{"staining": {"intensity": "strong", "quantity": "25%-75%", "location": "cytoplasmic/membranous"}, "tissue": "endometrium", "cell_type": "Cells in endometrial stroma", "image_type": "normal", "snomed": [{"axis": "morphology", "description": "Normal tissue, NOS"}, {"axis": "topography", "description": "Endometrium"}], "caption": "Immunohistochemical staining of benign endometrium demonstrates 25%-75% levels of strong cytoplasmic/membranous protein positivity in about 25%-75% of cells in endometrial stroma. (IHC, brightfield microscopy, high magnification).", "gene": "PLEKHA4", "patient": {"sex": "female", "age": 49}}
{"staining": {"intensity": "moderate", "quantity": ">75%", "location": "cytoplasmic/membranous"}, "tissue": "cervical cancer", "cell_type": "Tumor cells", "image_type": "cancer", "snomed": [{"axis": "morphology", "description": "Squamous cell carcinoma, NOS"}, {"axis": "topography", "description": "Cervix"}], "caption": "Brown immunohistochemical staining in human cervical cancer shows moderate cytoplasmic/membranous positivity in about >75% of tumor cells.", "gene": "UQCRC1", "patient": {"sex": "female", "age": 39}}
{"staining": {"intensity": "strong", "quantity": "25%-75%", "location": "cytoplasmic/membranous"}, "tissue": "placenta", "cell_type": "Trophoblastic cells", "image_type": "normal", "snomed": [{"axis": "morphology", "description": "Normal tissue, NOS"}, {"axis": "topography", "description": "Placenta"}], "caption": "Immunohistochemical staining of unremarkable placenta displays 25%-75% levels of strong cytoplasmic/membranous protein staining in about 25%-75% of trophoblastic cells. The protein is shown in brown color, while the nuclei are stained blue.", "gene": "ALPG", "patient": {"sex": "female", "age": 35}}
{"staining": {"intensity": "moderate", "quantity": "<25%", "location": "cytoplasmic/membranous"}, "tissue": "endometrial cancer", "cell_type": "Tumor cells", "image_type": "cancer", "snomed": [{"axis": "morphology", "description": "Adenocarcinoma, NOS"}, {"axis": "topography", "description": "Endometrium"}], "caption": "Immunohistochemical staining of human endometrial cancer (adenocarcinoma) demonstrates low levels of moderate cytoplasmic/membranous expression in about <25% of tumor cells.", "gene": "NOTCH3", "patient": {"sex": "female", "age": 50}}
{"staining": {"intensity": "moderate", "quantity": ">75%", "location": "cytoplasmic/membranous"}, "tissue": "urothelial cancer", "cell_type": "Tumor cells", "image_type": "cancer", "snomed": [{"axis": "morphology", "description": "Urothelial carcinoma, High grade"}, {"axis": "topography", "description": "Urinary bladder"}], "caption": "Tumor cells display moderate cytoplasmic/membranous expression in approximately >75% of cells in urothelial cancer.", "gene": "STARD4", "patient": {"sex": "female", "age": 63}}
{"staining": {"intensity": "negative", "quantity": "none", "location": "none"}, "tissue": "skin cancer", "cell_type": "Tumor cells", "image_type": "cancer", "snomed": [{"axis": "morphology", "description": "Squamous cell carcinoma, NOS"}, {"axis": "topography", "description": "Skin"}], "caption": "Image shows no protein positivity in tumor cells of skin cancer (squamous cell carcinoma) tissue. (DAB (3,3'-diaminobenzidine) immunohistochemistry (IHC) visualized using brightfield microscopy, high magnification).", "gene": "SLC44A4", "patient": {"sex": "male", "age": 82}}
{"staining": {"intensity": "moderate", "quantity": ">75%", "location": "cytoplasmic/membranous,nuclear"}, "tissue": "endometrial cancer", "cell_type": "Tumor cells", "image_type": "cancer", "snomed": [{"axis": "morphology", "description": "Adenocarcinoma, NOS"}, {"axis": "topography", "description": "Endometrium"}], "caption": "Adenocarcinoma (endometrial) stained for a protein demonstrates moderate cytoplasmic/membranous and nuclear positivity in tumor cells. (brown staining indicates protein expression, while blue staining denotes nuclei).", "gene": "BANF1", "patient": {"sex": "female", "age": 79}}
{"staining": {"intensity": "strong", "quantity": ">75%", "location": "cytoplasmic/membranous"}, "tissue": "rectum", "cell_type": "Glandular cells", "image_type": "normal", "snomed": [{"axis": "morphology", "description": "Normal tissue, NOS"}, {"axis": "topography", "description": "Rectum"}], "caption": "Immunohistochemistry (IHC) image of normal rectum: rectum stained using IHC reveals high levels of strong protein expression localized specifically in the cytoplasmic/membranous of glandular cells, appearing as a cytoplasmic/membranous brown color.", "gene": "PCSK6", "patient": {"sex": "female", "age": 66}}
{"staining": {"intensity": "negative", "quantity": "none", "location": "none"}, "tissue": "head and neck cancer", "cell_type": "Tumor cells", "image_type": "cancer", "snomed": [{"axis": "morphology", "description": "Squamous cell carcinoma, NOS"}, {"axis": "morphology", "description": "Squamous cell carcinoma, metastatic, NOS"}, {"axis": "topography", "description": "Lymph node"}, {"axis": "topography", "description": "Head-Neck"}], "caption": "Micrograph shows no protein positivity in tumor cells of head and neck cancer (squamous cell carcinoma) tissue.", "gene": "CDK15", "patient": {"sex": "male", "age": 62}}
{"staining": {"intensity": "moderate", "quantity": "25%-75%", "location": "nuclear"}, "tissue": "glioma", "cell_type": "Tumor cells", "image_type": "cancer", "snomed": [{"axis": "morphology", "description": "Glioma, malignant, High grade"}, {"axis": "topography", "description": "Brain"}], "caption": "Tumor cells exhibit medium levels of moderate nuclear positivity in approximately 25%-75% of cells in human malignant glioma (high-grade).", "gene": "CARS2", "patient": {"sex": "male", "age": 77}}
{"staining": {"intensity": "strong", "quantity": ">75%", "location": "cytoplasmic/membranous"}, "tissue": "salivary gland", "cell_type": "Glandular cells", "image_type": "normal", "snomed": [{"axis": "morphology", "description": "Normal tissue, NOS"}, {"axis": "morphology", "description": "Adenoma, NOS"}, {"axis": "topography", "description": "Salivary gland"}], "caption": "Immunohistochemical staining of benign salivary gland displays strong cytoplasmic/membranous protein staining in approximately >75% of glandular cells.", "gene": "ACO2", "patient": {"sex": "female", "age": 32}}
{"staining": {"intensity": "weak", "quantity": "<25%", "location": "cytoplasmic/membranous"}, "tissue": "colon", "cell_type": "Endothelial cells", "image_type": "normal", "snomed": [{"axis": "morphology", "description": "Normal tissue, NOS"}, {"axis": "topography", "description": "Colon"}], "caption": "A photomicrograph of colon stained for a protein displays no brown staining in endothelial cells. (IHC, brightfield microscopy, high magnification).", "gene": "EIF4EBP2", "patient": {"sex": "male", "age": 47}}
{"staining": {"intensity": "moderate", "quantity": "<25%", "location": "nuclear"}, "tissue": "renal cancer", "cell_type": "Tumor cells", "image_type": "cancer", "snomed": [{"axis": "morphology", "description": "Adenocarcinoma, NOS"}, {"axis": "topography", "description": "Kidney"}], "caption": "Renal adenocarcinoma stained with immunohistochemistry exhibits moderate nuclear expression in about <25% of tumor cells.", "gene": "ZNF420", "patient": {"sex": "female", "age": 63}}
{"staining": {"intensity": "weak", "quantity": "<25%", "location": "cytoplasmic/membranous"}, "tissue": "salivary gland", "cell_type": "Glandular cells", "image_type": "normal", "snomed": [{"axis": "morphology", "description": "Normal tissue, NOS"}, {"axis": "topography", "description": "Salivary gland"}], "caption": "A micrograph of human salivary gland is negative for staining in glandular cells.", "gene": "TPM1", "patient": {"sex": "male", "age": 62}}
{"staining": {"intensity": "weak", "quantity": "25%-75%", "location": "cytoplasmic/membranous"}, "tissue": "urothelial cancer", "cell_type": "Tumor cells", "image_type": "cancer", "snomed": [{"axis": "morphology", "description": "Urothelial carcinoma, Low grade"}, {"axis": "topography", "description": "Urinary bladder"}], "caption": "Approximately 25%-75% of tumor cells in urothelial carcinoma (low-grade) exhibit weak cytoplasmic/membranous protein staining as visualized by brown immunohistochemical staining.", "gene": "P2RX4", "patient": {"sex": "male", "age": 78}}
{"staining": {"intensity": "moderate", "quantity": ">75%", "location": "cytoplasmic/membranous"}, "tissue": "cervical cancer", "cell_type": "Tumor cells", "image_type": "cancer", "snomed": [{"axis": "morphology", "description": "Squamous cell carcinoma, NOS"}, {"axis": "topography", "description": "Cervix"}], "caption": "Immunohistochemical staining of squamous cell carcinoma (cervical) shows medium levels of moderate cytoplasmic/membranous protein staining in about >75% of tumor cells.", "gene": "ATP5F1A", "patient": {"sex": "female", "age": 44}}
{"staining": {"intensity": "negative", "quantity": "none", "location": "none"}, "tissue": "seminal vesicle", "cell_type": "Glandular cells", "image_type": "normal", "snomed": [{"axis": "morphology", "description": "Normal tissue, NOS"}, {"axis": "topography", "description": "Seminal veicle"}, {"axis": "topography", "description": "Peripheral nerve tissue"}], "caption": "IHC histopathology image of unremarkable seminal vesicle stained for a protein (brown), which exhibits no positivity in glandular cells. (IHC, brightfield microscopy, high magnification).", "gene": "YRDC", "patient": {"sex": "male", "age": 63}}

*INSTRUCTIONS FOR THE TASK*:
Sift the material for lines that include the word "Urothelial", and copy each one.

*WRITTEN RESPONSE*:
{"staining": {"intensity": "moderate", "quantity": ">75%", "location": "cytoplasmic/membranous"}, "tissue": "urothelial cancer", "cell_type": "Tumor cells", "image_type": "cancer", "snomed": [{"axis": "morphology", "description": "Urothelial carcinoma, High grade"}, {"axis": "topography", "description": "Urinary bladder"}], "caption": "Tumor cells display moderate cytoplasmic/membranous expression in approximately >75% of cells in urothelial cancer.", "gene": "STARD4", "patient": {"sex": "female", "age": 63}}
{"staining": {"intensity": "weak", "quantity": "25%-75%", "location": "cytoplasmic/membranous"}, "tissue": "urothelial cancer", "cell_type": "Tumor cells", "image_type": "cancer", "snomed": [{"axis": "morphology", "description": "Urothelial carcinoma, Low grade"}, {"axis": "topography", "description": "Urinary bladder"}], "caption": "Approximately 25%-75% of tumor cells in urothelial carcinoma (low-grade) exhibit weak cytoplasmic/membranous protein staining as visualized by brown immunohistochemical staining.", "gene": "P2RX4", "patient": {"sex": "male", "age": 78}}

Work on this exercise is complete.